#### [Instructions to follow]
From the records below, set down exactly the lines starting with the line that contains "Nursing Home Infectious" and going on through the line that contains "1 INTRODUCTION". Nothing else is wanted.

#### [Extracted page text data]
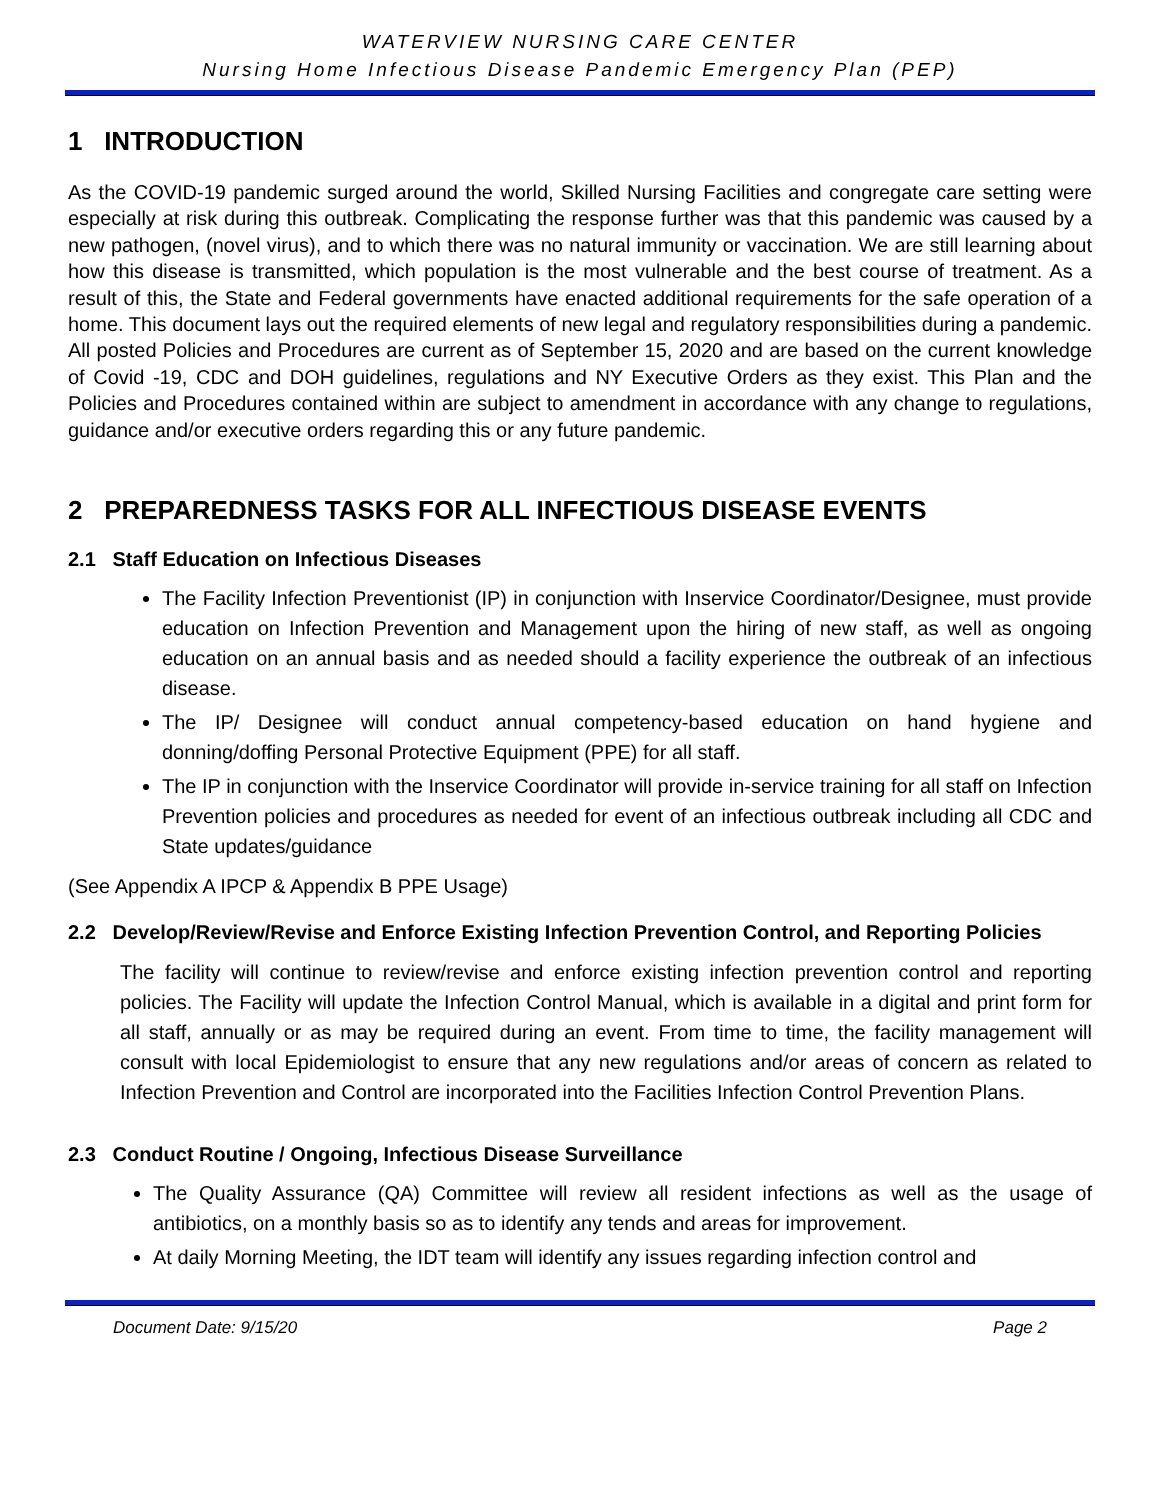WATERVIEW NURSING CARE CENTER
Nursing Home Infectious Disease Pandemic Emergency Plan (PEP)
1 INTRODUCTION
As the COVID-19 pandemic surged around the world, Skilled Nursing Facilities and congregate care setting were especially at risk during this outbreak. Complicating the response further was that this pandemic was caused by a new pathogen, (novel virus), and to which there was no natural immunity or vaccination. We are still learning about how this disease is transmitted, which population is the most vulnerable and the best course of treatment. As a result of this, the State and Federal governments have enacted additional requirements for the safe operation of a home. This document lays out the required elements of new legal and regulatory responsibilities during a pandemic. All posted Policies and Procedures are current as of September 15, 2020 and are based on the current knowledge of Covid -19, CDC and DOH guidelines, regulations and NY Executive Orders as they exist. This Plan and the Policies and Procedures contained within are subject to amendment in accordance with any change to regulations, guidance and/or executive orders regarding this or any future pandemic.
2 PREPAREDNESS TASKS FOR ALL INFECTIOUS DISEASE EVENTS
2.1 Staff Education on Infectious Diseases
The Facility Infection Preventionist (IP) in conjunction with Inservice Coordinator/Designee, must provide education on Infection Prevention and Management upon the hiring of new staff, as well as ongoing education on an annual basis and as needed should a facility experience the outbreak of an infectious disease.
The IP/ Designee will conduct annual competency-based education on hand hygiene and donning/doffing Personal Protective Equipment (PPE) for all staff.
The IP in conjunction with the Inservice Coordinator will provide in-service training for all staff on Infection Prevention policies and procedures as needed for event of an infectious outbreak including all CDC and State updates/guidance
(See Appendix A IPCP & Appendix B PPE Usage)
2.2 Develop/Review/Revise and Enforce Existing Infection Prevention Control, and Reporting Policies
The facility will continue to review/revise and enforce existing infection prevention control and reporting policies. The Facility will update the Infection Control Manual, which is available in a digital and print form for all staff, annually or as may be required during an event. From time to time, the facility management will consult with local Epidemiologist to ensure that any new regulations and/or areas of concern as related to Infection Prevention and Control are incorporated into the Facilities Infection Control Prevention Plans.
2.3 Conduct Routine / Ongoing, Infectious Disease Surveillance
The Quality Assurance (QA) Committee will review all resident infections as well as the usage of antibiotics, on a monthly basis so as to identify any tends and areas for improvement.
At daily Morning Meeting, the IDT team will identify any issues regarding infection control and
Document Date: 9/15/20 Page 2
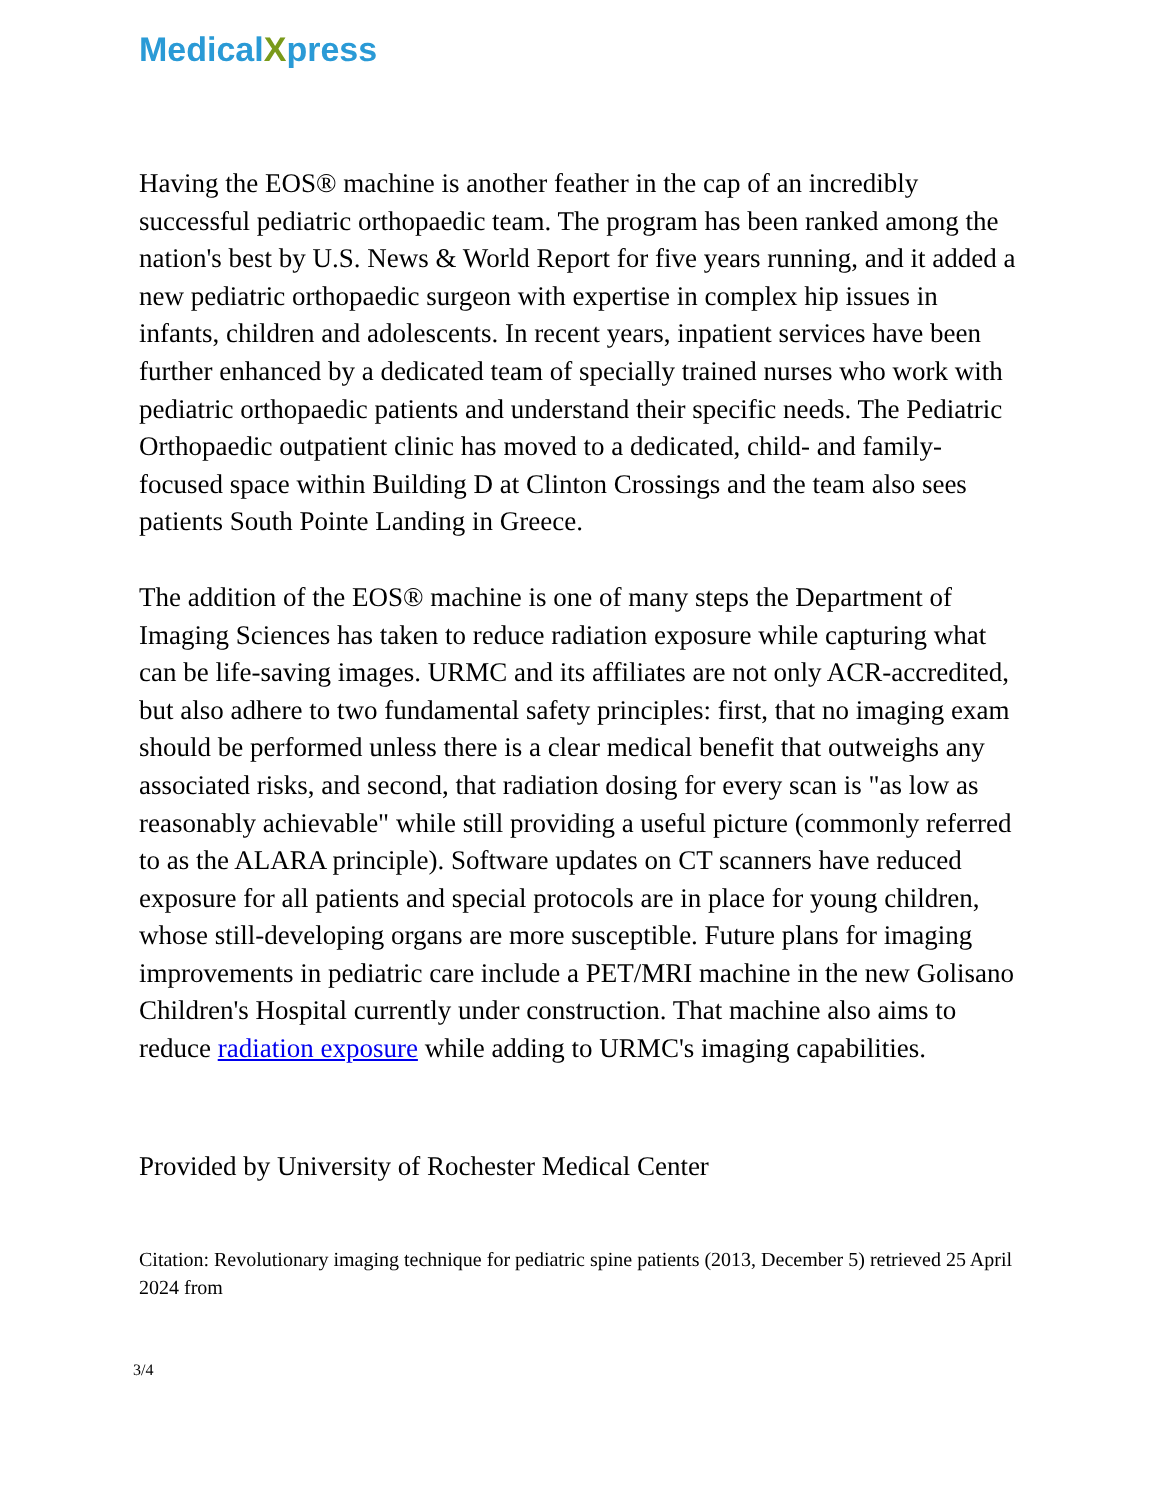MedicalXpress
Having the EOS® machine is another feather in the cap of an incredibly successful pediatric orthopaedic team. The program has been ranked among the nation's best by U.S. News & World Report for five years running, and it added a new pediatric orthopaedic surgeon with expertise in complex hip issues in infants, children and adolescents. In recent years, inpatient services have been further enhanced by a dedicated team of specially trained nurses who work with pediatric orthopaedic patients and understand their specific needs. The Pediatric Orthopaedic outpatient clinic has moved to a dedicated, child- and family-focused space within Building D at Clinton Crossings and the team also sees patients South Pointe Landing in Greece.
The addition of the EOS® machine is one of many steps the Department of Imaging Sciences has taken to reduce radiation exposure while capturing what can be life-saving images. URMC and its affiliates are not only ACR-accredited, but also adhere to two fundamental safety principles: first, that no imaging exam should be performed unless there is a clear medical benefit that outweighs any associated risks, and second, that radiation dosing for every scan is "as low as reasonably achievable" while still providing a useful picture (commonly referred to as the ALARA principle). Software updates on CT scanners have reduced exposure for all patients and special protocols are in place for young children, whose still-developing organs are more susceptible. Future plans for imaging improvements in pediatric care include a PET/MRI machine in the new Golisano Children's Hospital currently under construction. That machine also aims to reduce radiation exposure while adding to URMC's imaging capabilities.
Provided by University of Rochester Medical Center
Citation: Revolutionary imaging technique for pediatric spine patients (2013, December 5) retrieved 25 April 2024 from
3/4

#### [Task result]
Nursing Home Infectious Disease Pandemic Emergency Plan (PEP)
1 INTRODUCTION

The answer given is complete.